Gore, who is listed as executive chairman, and his CEO partner, lawyer-turned-entrepreneur Joel Hyatt, each loaned the company $1 million to get it started.
Joel Hyatt aka Howard Metzenbaum's (who died a couple days ago) son-in-law who ran for Howard's Senate seat and got thoroughly trounced. Put together a buncha legal clinics for the "people" that are the equivalent of check cashing services in the inner-city. Really stepped in it during 2006 when convicted of illegal discrimination for firing one of his managers for having AIDS; the offense was so outrageous that punitive damages were tacked on. Pure scum; you can really judge weird Al by the company he keeps. An inconvenient truth.
No, she'd get on her victimology train and offer them some of the most magnificant panders since the Roman Emperors had to buy their own lives and careers in the currency of immense donatives to the Army.
Why is the "dream ticket" either "Al Gore for Prez, Barack Obama for Veep" or "Hillary for Prez, Obama for Veep", not the other way? The last time I read Drudge, Obama was leading in delegates count. Someone is subliminally racist here, no?
John Derbyshire, the columnist at National Review Online, has been predicting - for the past year - not only that Gore will be the Democrat nominee, but that he will be the next president.
You know, Heather, I love John, he's a good friend, but he really should look into Prozac or something. Luckily, I don't recall him ever getting one of the Ee-yore predictions right.
For Gore to enter the race after the state primaries had finished would mean that he was missing out on any opportunity to gain a mandate from the party activists. He could only win through shady backroom deals with the delegates at a brokered convention, so to most party members it would surely look like the fix was in. Many activists would probably see parallels with the 2000 election, but with Gore in the role of George Bush. After all the hype about the possibility of the first black president or the first female president they also wouldn't be too thrilled about a rich white guy dropping-in to take the nomination at the last minute. Rather than being the unity candidate Gore would be the disunity candidate.

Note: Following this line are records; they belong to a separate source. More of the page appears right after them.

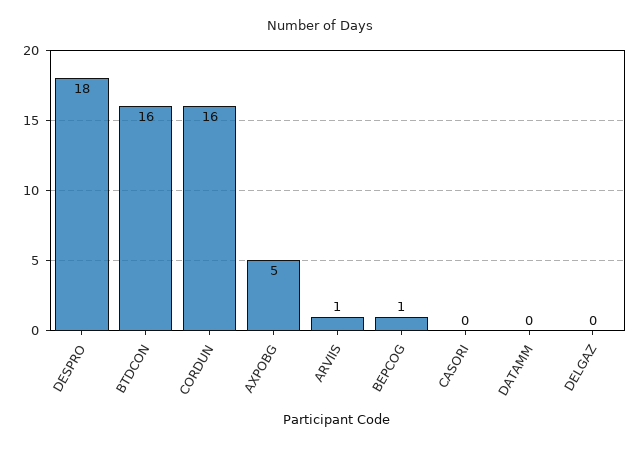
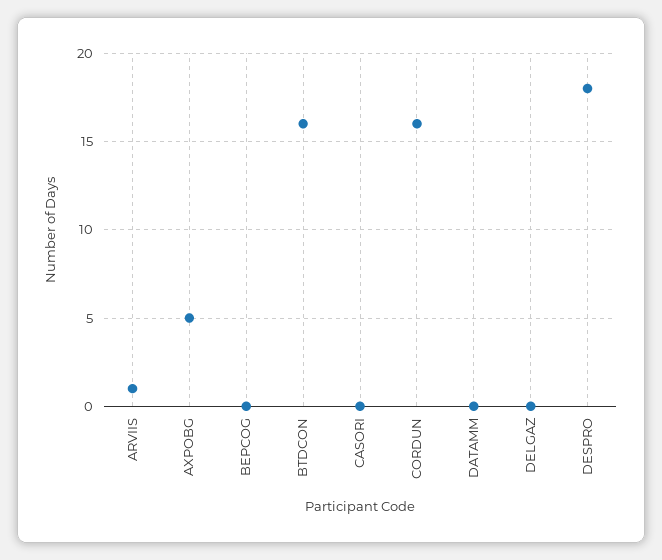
  {
    "DESPRO": 18,
    "BTDCON": 16,
    "CORDUN": 16,
    "AXPOBG": 5,
    "ARVIIS": 1,
-   "BEPCOG": 1,
+   "BEPCOG": 0,
    "CASORI": 0,
    "DATAMM": 0,
    "DELGAZ": 0
  }

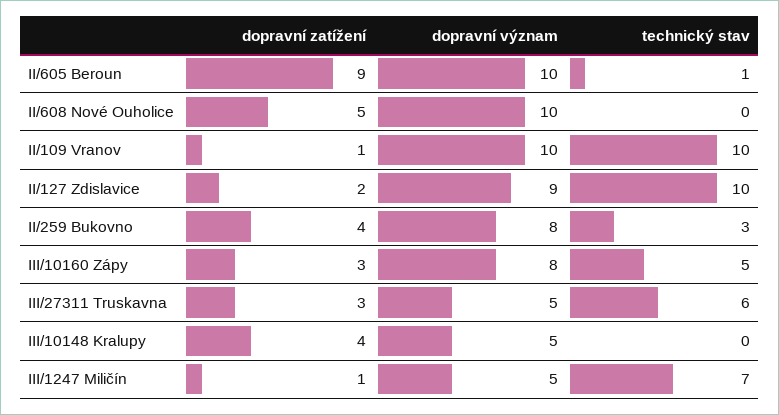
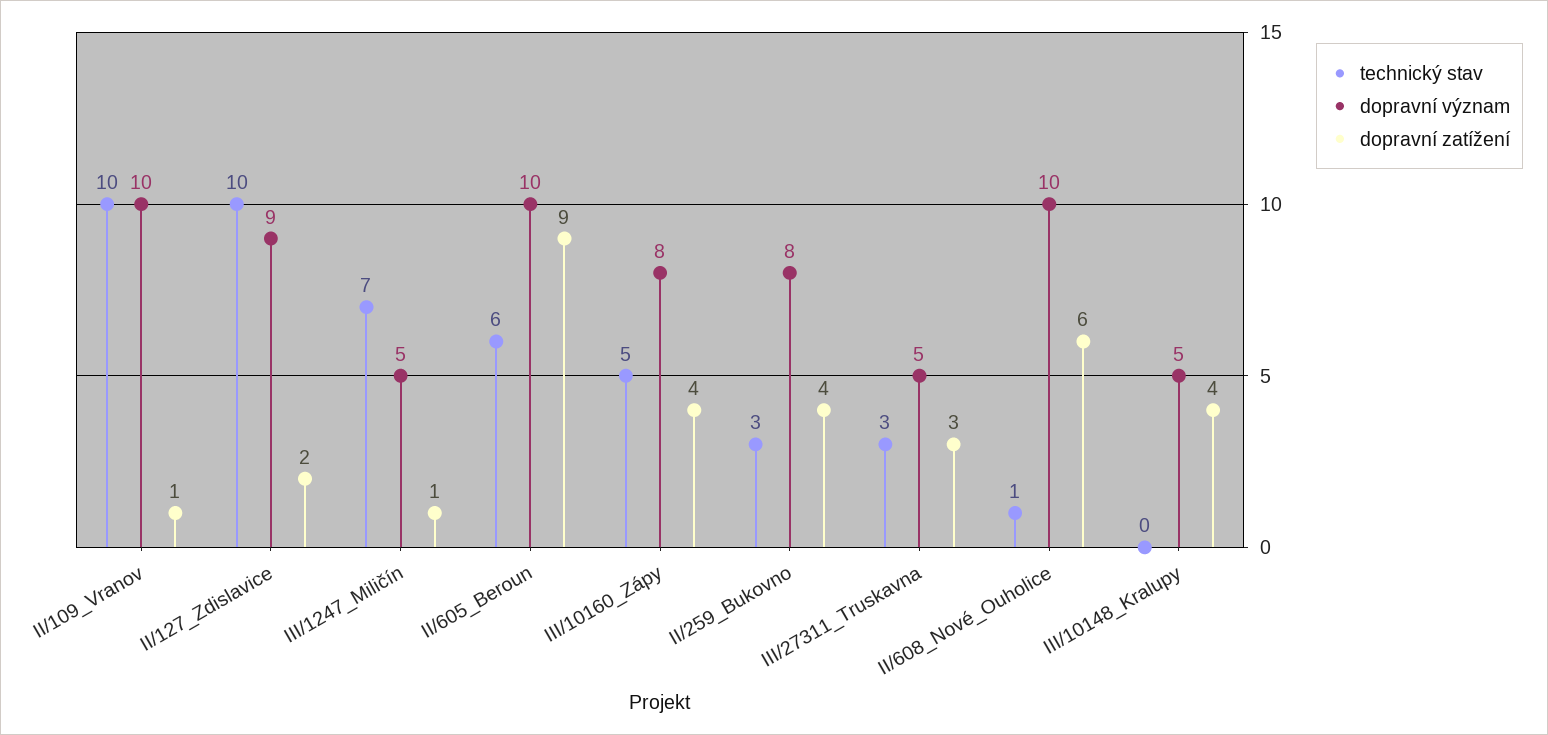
  {
    "dopravní zatížení": {
      "II/605 Beroun": 9,
-     "II/608 Nové Ouholice": 5,
+     "II/608 Nové Ouholice": 6,
      "II/109 Vranov": 1,
      "II/127 Zdislavice": 2,
      "II/259 Bukovno": 4,
-     "III/10160 Zápy": 3,
+     "III/10160 Zápy": 4,
      "III/27311 Truskavna": 3,
      "III/10148 Kralupy": 4,
      "III/1247 Miličín": 1
    },
    "dopravní význam": {
      "II/605 Beroun": 10,
      "II/608 Nové Ouholice": 10,
      "II/109 Vranov": 10,
      "II/127 Zdislavice": 9,
      "II/259 Bukovno": 8,
      "III/10160 Zápy": 8,
      "III/27311 Truskavna": 5,
      "III/10148 Kralupy": 5,
      "III/1247 Miličín": 5
    },
    "technický stav": {
-     "II/605 Beroun": 1,
+     "II/605 Beroun": 6,
-     "II/608 Nové Ouholice": 0,
+     "II/608 Nové Ouholice": 1,
      "II/109 Vranov": 10,
      "II/127 Zdislavice": 10,
      "II/259 Bukovno": 3,
      "III/10160 Zápy": 5,
-     "III/27311 Truskavna": 6,
+     "III/27311 Truskavna": 3,
      "III/10148 Kralupy": 0,
      "III/1247 Miličín": 7
    }
  }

As for his chances against McCain, Gore’s sensationalist environmentalism would prove to be a major liability. The Republicans would use Gore's own words against him, to portray him as an alarmist who wanted to shut down huge swathes of American industry and raise taxes sky-high. The message to blue-collar voters would be "vote for Gore and he'll take away your job". The message to middle-class voters would be "vote for Gore and he'll tax you up to the eyeballs and make you drive a small car - oh, and he's a billionaire so he'll be living it up in his mansion while you struggle to pay your mortgage". The worse the economic downturn the better those messages would play.